İran bugün “Şii Hilali” isimli ve nedense en çok “Büyük İsrail Haritası”na hizmet edecek gibi duran projesini hayata geçirmek için yapması gerekenin Mısır’dan Suriye’ye, Lübnan’dan Türkiye’ye kadar “İhvancı” tüm tezleri etkisiz hale getirtmek olduğunu biliyor ve bu ajandayla hareket ediyor.
“Öteki” olarak Sünni Müslümanları tanımlayan İran’ın elindeki en büyük güçlerden biri ise İslam dünyasının dört bir yanında beslediği etki ajanları. Gâvura tek bir kurşun sıkma cesareti olmayan İran, iş Müslüman katletmeye gelince Nasrallah ve Süleymani gibi katilleriyle bir ölüm makinesine dönüşüyor.
Ve bunu yaparken de propaganda mekanizmalarını kullanarak kendi pisliklerine karşı çıkan her insanı, her merkezi, her hareketi “Amerikancı” olmakla suçluyor.
Sürülmüş tarlanın çocukları ister kabul etsin ister etmesin, İran, İslam ümmetinin başındaki belalardan bir tanesidir ve Irak’ı, Afganistan’ı, Suriye’yi, Lübnan’ı, Yemen’i hesaba kattığımızda görürüz ki son yirmi yılda Amerika’nın da, Rusya’nın da, İsrail’in de öldürdüğü Müslümandan çok daha fazla Müslüman öldürmüştür. Ajandası ümmetin ajandası değildir. Mezhepçi, Pers yayılmacılığına dayalı, Safevi Şia’sının “Ebubekir’den, Ömer’den, Yavuz’dan intikam alacağız” ilkelliğine bağlı bir organizasyondur.
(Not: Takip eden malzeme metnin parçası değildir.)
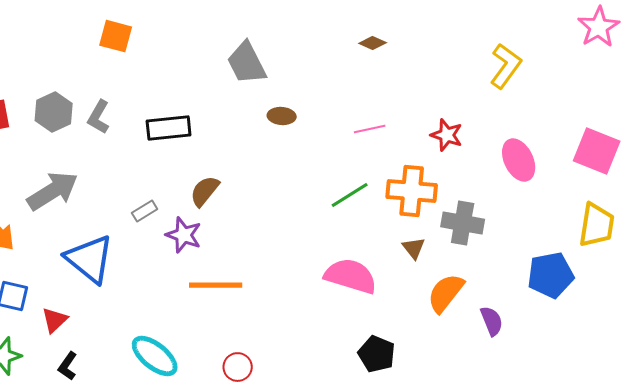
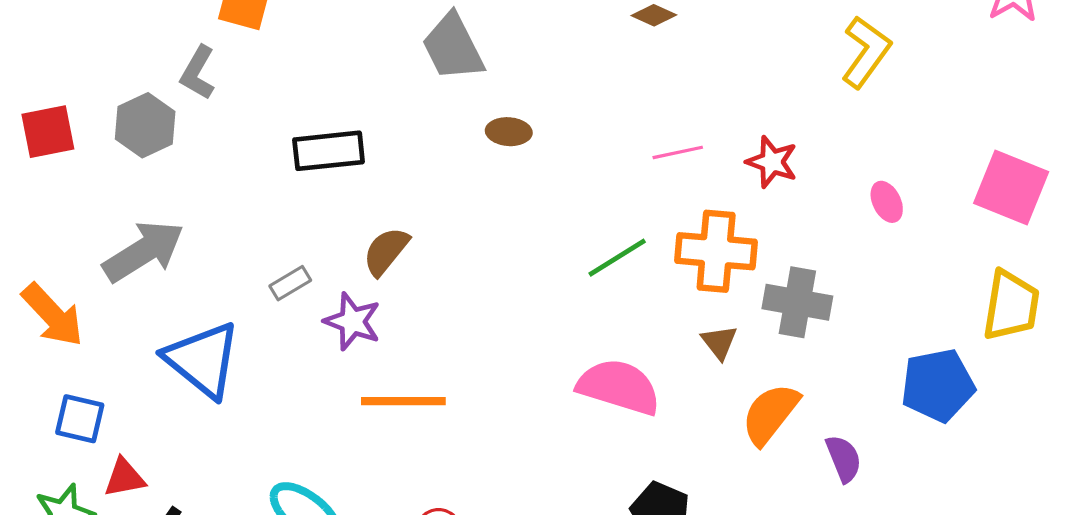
gray L-shape: (99, 117) -> (198, 73), moved
pink line: (370, 129) -> (678, 152), moved
pink ellipse: (519, 160) -> (887, 202), size x0.6
red triangle: (55, 320) -> (124, 478), moved, turned 32

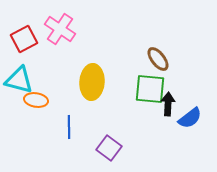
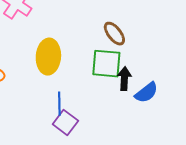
blue line: (69, 127) -> (59, 104), moved

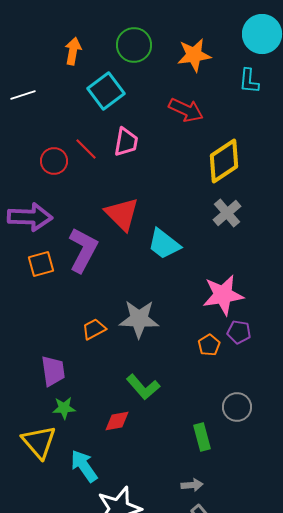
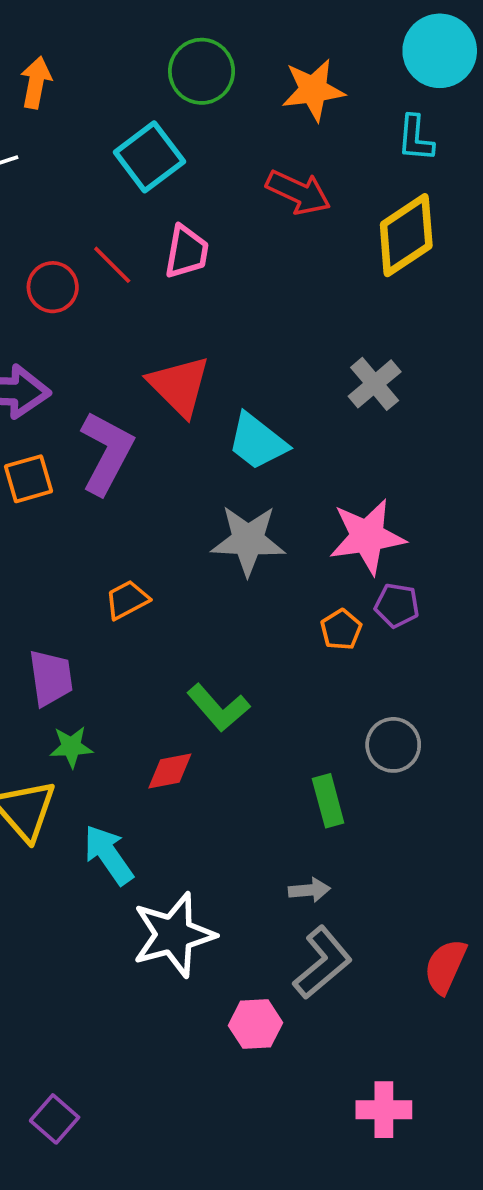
orange arrow: (73, 51) -> (36, 82), moved
yellow diamond: (224, 161) -> (406, 235), moved
gray star: (139, 319) -> (248, 540), moved

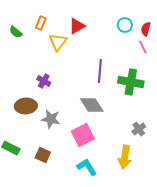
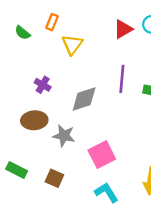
red triangle: (77, 26) -> (123, 29), moved
purple cross: (44, 81) -> (43, 85), moved
gray diamond: (92, 105) -> (84, 99), moved, turned -75

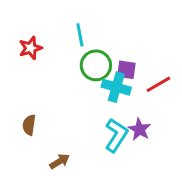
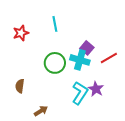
green circle: (96, 65) -> (55, 63), moved
purple square: (126, 70) -> (87, 48), turned 32

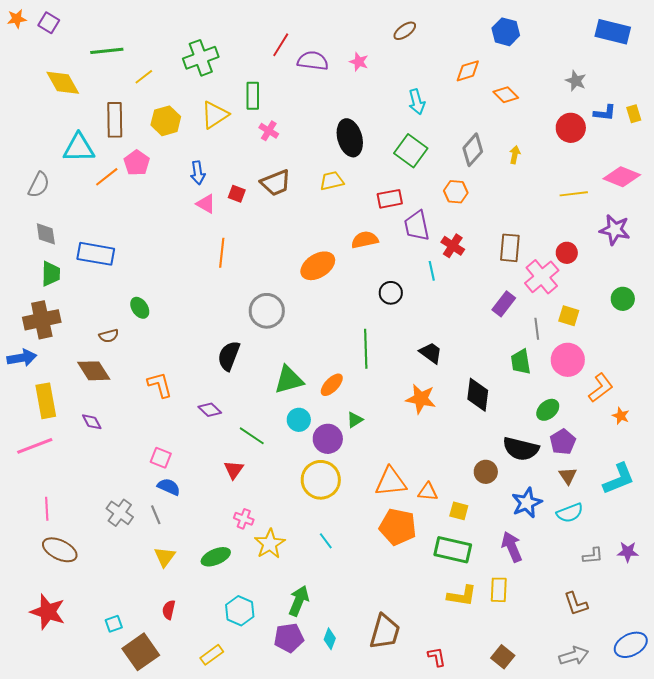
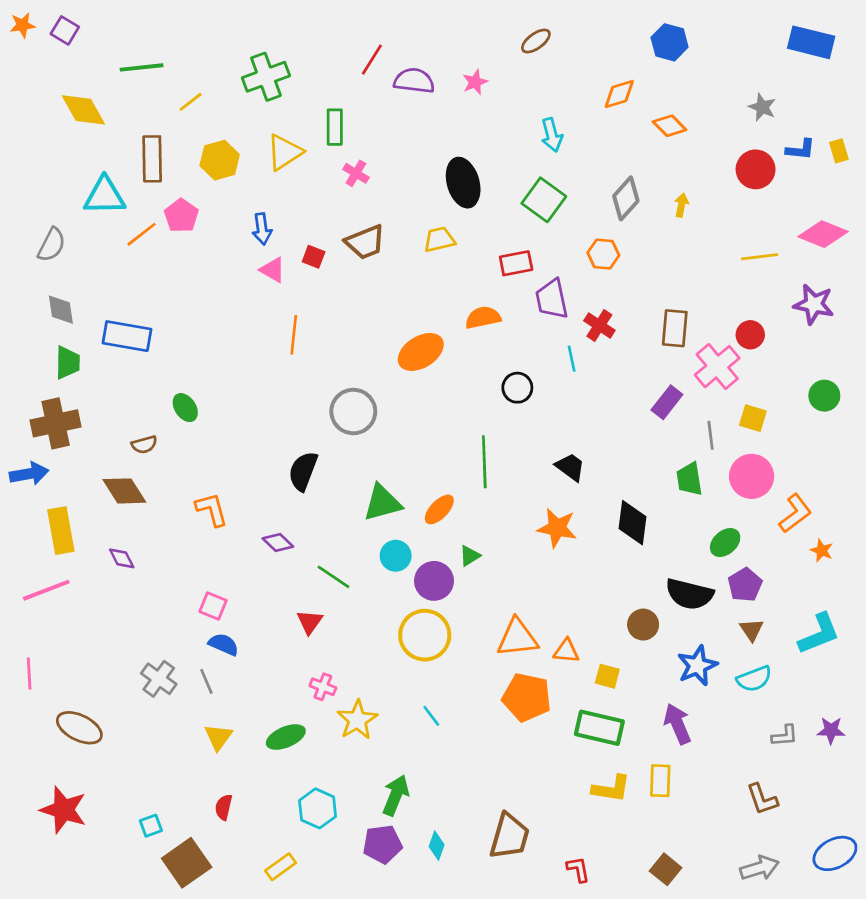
pink star: (359, 62) -> (475, 82), turned 30
pink line: (47, 509) -> (29, 674), moved

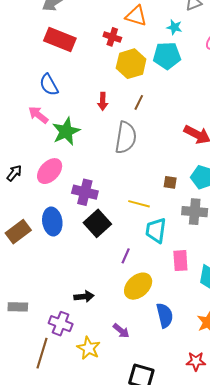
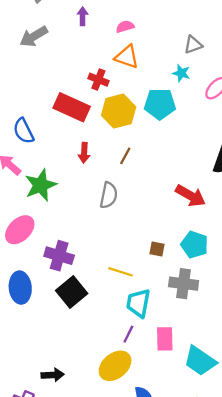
cyan star: (174, 27) -> (181, 73), moved
red rectangle: (60, 39) -> (72, 107), moved
gray semicircle: (126, 137) -> (109, 195), size x0.7
purple line: (126, 256) -> (128, 334), moved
Şimdi bana gönlünüzce Amerikancı diyebilirsiniz. Ben de İhvan’a, Nahda’ya, İslami Selamet Cephesi’ne, Cemaat-i İslami’ye “Amerikancı” diyen İran’ın tam karşısında durmaya devam edeceğim. Tebriz’in, Mekke’nin, Kudüs’ün, Kahire’nin tam anlamıyla özgür olduğu bir dünya için uğraşıp didinmeye devam edeceğim.